Alla cerimonia interverranno Luca Maria Negro, presidente della Federazione delle chiese evangeliche in Italia, Monsignor Alessandro Damiano, Arcivescovo di Agrigento, che partiranno da un passo biblico, il Deuteronomio 4, 9-14:

“9 Soltanto, bada bene a te stesso e guàrdati dal dimenticare le cose che i tuoi occhi hanno viste, ed esse non ti escano dal cuore finché duri la tua vita. Anzi, falle sapere ai tuoi figli e ai figli dei tuoi figli. 

10 Ricòrdati del giorno che comparisti davanti al SIGNORE, al tuo Dio, in Oreb, quando il SIGNORE mi disse: «Radunami il popolo e io farò loro udire le mie parole, perché essi imparino a temermi tutto il tempo che vivranno sulla terra e le insegnino ai loro figli». 11 Voi vi avvicinaste e vi fermaste ai piedi del monte; e il monte era tutto in fiamme, che si innalzavano fino al cielo; vi erano tenebre, nuvole e oscurità. 12 E dal fuoco il SIGNORE vi parlò; voi udiste il suono delle parole, ma non vedeste nessuna figura; non udiste che una voce. 13 Egli vi annunciò il suo patto, che vi comandò di osservare, cioè i dieci comandamenti, e li scrisse su due tavole di pietra. 14 A me, in quel tempo, il SIGNORE ordinò d’insegnarvi leggi e prescrizioni, perché voi le mettiate in pratica nel paese dove ora entrerete per prenderne possesso”.

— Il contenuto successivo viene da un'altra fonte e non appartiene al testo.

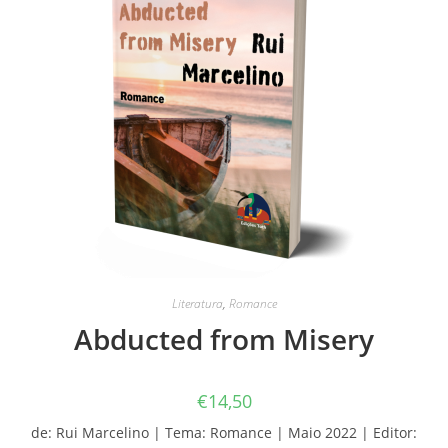
Literatura
,
Romance
Abducted from Misery
€
14,50
de: Rui Marcelino | Tema: Romance | Maio 2022 | Editor:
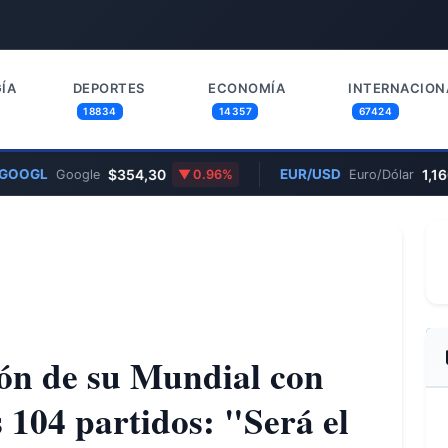
ÍA
DEPORTES
ECONOMÍA
INTERNACION
18834
14357
67424
L
$354,30
EUR/USD
1,1600
Google
0.96%
Euro/Dólar
lón de su Mundial con
s 104 partidos: "Será el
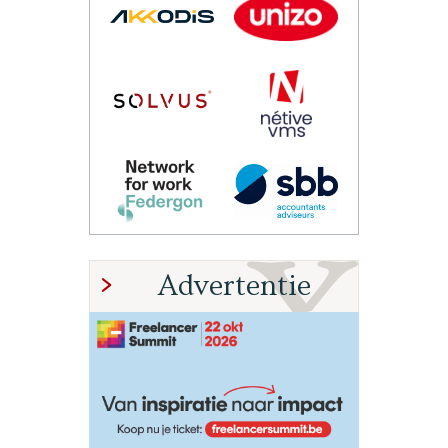
Advertentie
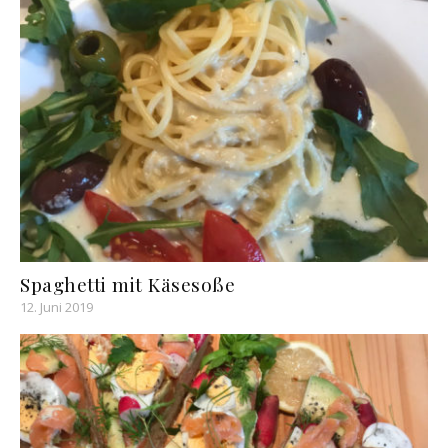
Spaghetti mit Käsesoße
12. Juni 2019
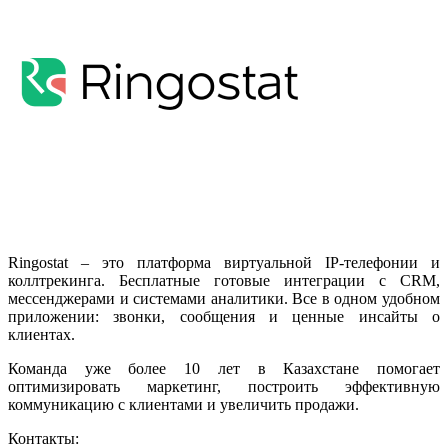
Ringostat – это платформа виртуальной IP-телефонии и
коллтрекинга. Бесплатные готовые интеграции с CRM,
мессенджерами и системами аналитики. Все в одном удобном
приложении: звонки, сообщения и ценные инсайты о
клиентах.
Команда уже более 10 лет в Казахстане помогает
оптимизировать маркетинг, построить эффективную
коммуникацию с клиентами и увеличить продажи.
Контакты:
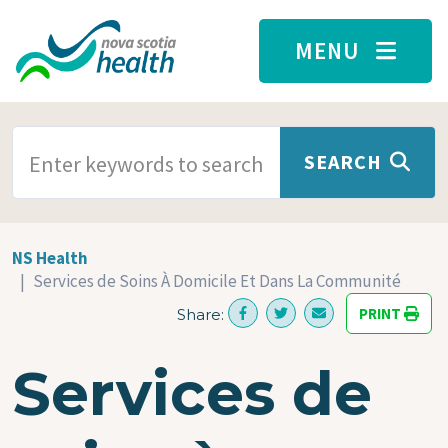
Skip to main content
MENU
SEARCH TERMS
SEARCH
NS Health
Services de Soins À Domicile Et Dans La Communité
PRINT
Share:
Services de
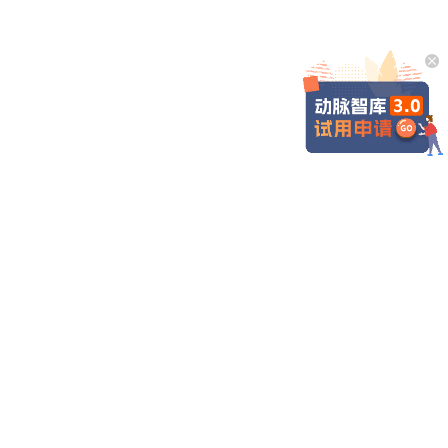
商务合作
动脉网APP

Parteciperà alla commemorazione anche Marta Bernardini, coordinatrice di Mediterranean Hope.

“Siamo come ogni anno a Lampedusa, come tutto l’anno su quest’isola – spiega Bernardini -, per ricordare le vittime del 3 ottobre ma anche per ricordare le altre 40mila persone che sono morte nel Mediterraneo negli ultimi dieci anni, i morti come quelli del 30 settembre a Sampieri, e tutti i corpi ancora dispersi in mare. E le persone che continuano a morire. Perchè non ci siano altri morti, altre persone costrette a subire violenze, torture, a dover fuggire dal loro Paese, dall’Afghanistan alla Tunisia, fino alla Libia, ovunque siano. Crediamo nell’autodeterminazione delle persone e dei popoli e che l’Europa si debba fare carico del diritto di ognuno ed ognuna a cercare una vita migliore, dignitosa, con sogni e desideri”.

 Lampedusa, 3 ottobre 2013. Senza memoria non c’è futuro.